The design for the innovative exhibition, by Diller Scofidio + Renfro, scores its most ingenious coup with the Smell Wall. Visitors squeeze a bulb attached to various decanters to sniff the aromas that emerge from wines, each associated with a word used in describing wine. I found gooseberry (Sauvignon Blanc) and petrol (Riesling) more revealing than bell pepper or hamster cage.
“We insisted that [a visitor] had to come close to wine in at least one place,” Urbach said. The wines, chosen by sommelier Christie Dufault of the Wine Spectator Grand Award-winning RN74 in San Francisco, are changed daily.
Several art pieces fit neatly into the show, including Spill, a film by Dennis Adams that follows him as he walks through Bordeaux, clad in a white suit, holding a full glass of wine that starts out full but stains his attire as he tours the city. A series of photographs by Mitch Epstein, commissioned for the show, captures iconic scenes in Napa Valley. In another video, wine-oriented scenes flit by rapidly on a grid of 16 images. An alcove with several small video screens, earphones attached, offers glimpses of TV and movie wine moments, including the famous I Love Lucy grape stomp.

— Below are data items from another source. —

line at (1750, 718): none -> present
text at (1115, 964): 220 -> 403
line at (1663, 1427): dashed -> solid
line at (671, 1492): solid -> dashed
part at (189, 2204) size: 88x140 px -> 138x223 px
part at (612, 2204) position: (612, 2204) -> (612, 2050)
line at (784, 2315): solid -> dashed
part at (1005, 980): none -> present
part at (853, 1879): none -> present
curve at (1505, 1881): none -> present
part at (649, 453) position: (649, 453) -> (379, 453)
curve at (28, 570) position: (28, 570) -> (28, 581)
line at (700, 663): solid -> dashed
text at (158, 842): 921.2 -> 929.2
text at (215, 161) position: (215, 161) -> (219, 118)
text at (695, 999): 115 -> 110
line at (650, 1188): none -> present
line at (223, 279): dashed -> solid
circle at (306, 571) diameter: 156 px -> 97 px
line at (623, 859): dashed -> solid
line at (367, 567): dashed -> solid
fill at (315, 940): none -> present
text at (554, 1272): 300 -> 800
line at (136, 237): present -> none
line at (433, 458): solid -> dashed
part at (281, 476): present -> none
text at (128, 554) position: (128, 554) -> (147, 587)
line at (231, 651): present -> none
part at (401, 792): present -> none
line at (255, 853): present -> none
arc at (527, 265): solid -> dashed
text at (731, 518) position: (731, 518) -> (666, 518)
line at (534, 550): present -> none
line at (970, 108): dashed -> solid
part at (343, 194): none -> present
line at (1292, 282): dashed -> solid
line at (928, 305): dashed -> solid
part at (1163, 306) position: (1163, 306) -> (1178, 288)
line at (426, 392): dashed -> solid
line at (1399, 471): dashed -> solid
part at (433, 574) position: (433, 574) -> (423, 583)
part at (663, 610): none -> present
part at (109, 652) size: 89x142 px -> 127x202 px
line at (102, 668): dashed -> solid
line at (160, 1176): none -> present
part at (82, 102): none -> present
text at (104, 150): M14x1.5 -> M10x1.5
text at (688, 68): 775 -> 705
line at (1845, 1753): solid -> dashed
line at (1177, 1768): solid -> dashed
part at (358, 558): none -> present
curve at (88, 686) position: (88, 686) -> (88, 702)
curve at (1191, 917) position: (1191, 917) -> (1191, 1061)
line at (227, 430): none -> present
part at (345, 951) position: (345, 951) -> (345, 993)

“The toughest task was to take a subject that’s very popular and not dumb it down, which is what museums often do to draw big crowds,” Urbach said as we paused at the exit. “It’s celebratory but it’s also critical.”
Museum director Neal Benezra put it more succinctly shortly before the opening. “It’s very much about experience, rather than objects,” he said
In the end, this mix of complex ideas and simple pop culture references manages to embrace an enormous range of ideas and artistic disciplines in a fairly limited space. Art and design fans might gain a better appreciation of wine. And vice versa. A valuable way to spend an hour.